On Fri, 2010-03-05 at 17:19 +1100, Paul Mackerras wrote:
> On Thu, Mar 04, 2010 at 03:00:52PM +0100, Peter Zijlstra wrote:
> 
> > Implement a simple PEBS model that always takes a single PEBS event at
> > a time. This is done so that the interaction with the rest of the
> > system is as expected (freq adjust, period randomization, lbr).
> > 
> > Signed-off-by: Peter Zijlstra <a.p.zijlstra@...llo.nl>
> > LKML-Reference: <new-submission>
> > ---
> 
> ...
> 
> > @@ -203,8 +203,9 @@ struct perf_event_attr {
> >  				enable_on_exec :  1, /* next exec enables     */
> >  				task           :  1, /* trace fork/exit       */
> >  				watermark      :  1, /* wakeup_watermark      */
> > +				precise        :  1, /* OoO invariant counter */
> 
> Could you explain in a bit more detail what this means?  
> 
> Also, it would be good to mention the ABI addition in the patch
> description, and explain it briefly there.

Quite so, my bad.

So on Intel regular PMIs can happen several instructions later than the
actual event due to out-of-order processing of the instruction stream,
that is, it doesn't keep the IP of the actual instruction that triggered
the event, so all we have is the IP of where the interrupt happened (the
difference between these IPs is called skid).

Now Intel came up with something called Precise Event Based Sampling
(PEBS) which stores a (partial) register set in some memory buffer at
event time (trap like for some daft reason).

So from that we can obtain the IP of the instruction _after_ the
instruction that caused the event. This is reliably so (mostly [*]) and
does not contain out-of-order artifacts (0-skid).
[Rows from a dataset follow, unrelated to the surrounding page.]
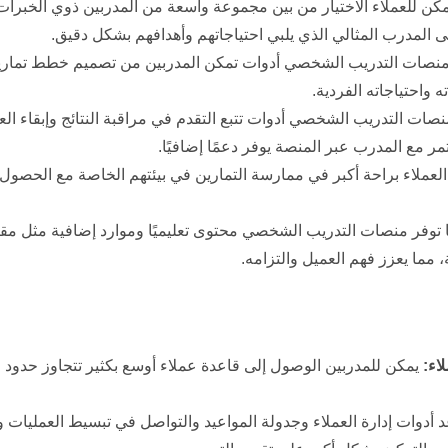
كن للعملاء الاختيار من بين مجموعة واسعة من المدربين ذوي الخبرا
على المدرب المثالي الذي يلبي احتياجاتهم وأهدافهم بشكل دقيق.
نصات التدريب الشخصي أدوات تمكن المدربين من تصميم خطط تمار
ه واحتياجاته الفردية.
ات التدريب الشخصي أدوات تتبع التقدم في مراقبة النتائج وإبقاء العم
مر مع المدرب عبر المنصة يوفر دعمًا إضافيًا.
عملاء براحة أكبر في ممارسة التمارين في بيئتهم الخاصة مع الحصول 
ما توفر منصات التدريب الشخصي محتوى تعليميًا وموارد إضافية مثل مقا
 مما يعزز فهم العميل والتزامه.
اء:
يمكن للمدربين الوصول إلى قاعدة عملاء أوسع بكثير تتجاوز حدود م
 أدوات إدارة العملاء وجدولة المواعيد والتواصل في تبسيط العمليات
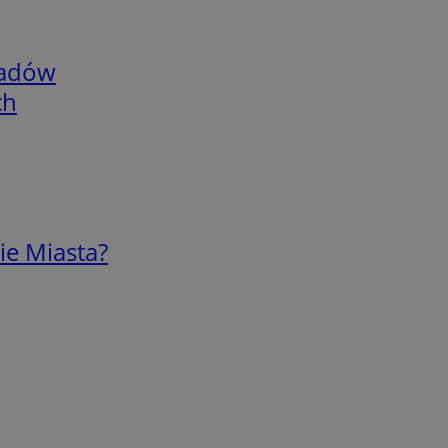
adów
ch
ie Miasta?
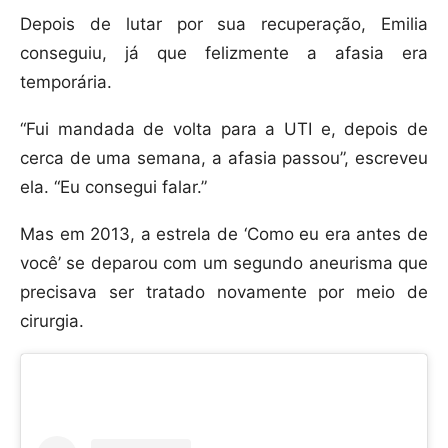
Depois de lutar por sua recuperação, Emilia
conseguiu, já que felizmente a afasia era
temporária.
“Fui mandada de volta para a UTI e, depois de
cerca de uma semana, a afasia passou”, escreveu
ela. “Eu consegui falar.”
Mas em 2013, a estrela de ‘Como eu era antes de
você’ se deparou com um segundo aneurisma que
precisava ser tratado novamente por meio de
cirurgia.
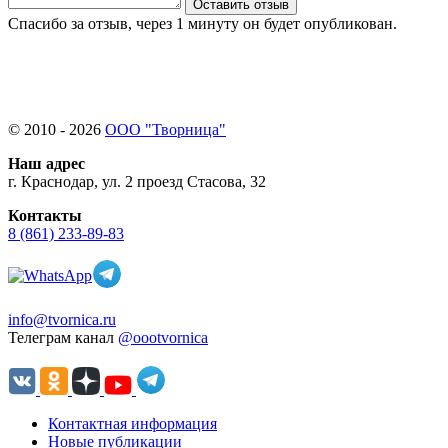
Оставить отзыв
Спасибо за отзыв, через 1 минуту он будет опубликован.
© 2010 - 2026
ООО "Творница"
Наш адрес
г. Краснодар, ул. 2 проезд Стасова, 32
Контакты
8 (861) 233-89-83
info@tvornica.ru
Телеграм канал
@oootvornica
Контактная информация
Новые публикации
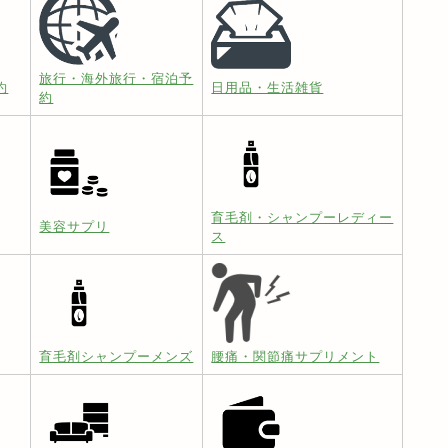
旅行・海外旅行・宿泊予
約
日用品・生活雑貨
約
育毛剤・シャンプーレディー
美容サプリ
ス
育毛剤シャンプーメンズ
腰痛・関節痛サプリメント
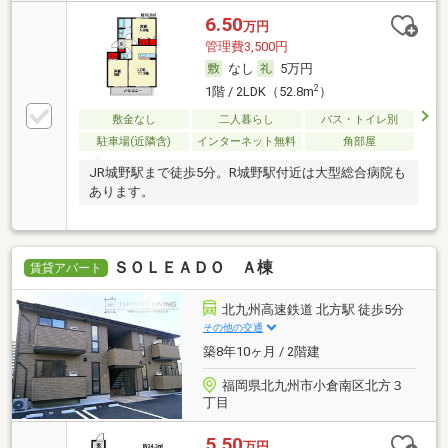
6.50
万円
管理費3,500円
なし
5万円
2
1階 / 2LDK（52.8m
）
敷金なし
二人暮らし
バス・トイレ別
駐車場(近隣含)
インターネット無料
角部屋
JR城野駅まで徒歩5分。R城野駅付近は大型総合病院も
あります。
ＳＯＬＥＡＤＯ Ａ棟
賃貸アパート
北九州高速鉄道 北方駅 徒歩5分
その他の交通
築8年10ヶ月 / 2階建
福岡県北九州市小倉南区北方３
丁目
5.50
万円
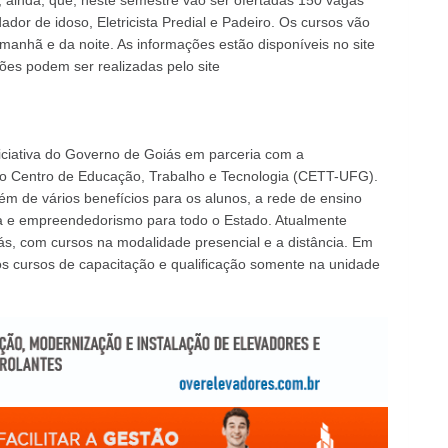
, ainda, que, neste semestre vão ser ofertadas 150 vagas
dor de idoso, Eletricista Predial e Padeiro. Os cursos vão
manhã e da noite. As informações estão disponíveis no site
ições podem ser realizadas pelo site
iciativa do Governo de Goiás em parceria com a
do Centro de Educação, Trabalho e Tecnologia (CETT-UFG).
ém de vários benefícios para os alunos, a rede de ensino
e empreendedorismo para todo o Estado. Atualmente
s, com cursos na modalidade presencial e a distância. Em
s cursos de capacitação e qualificação somente na unidade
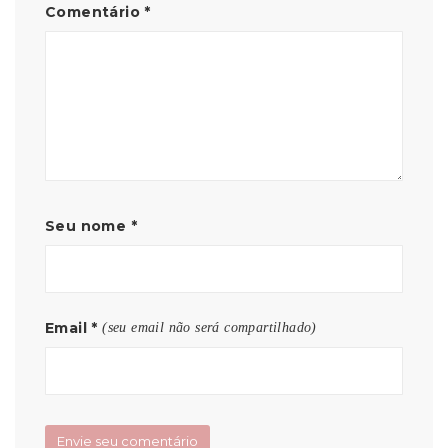
Comentário
*
Seu nome
*
Email
*
(seu email não será compartilhado)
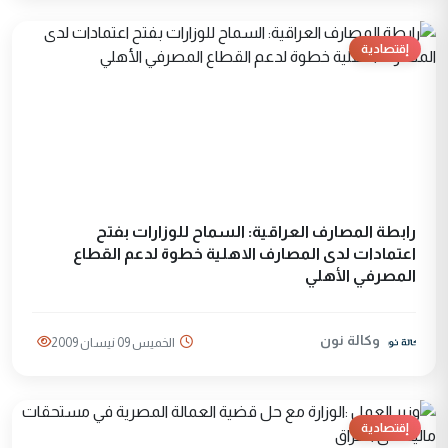
إقتصادية
رابطة المصارف العراقية: السماح للوزارات بفتح
اعتمادات لدى المصارف الاهلية خطوة لدعم القطاع
المصرفي الأهلي
وكالة نون
الخميس 09 نيسان 2009
إقتصادية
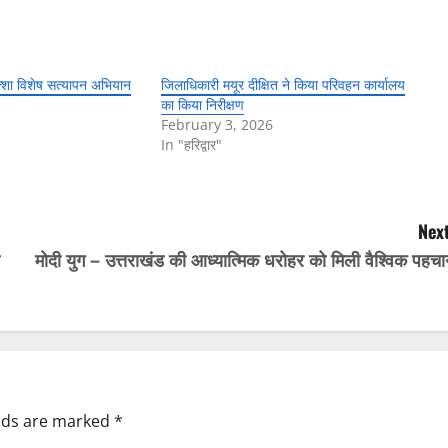
िक्शा विशेष सत्यापन अभियान
जिलाधिकारी मयूर दीक्षित ने किया परिवहन कार्यालय
का किया निरीक्षण
February 3, 2026
In "हरिद्वार"
Next
मोदी युग – उत्तराखंड की आध्यात्मिक धरोहर को मिली वैश्विक पहच
elds are marked
*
So the ->precise flag tells us to use a more precise sampling method if
available on the hardware (AMD could be using IBS to implement this for
their instruction counter).

If you look at patch 9/14 you'll see we use the Last Branch Recording
(LBR) facility of the Intel cpus (patch 8/14) to find the last basic
block in the instruction stream and use that to rewind the instruction
stream to get the actual instruction that triggered the event. In case
that works I also set PERF_RECORD_MISC_EXACT to indicate we got the IP
dead on (mostly [*]).

I suspect CPUs that are strictly in-order, like Atom, might always have
it right, but I need to validate that.

Does that clarify stuff?

[*] there are CPU errata that may delay the PEBS recording, mostly with
instructions like MOV SS, STI and things like SMM.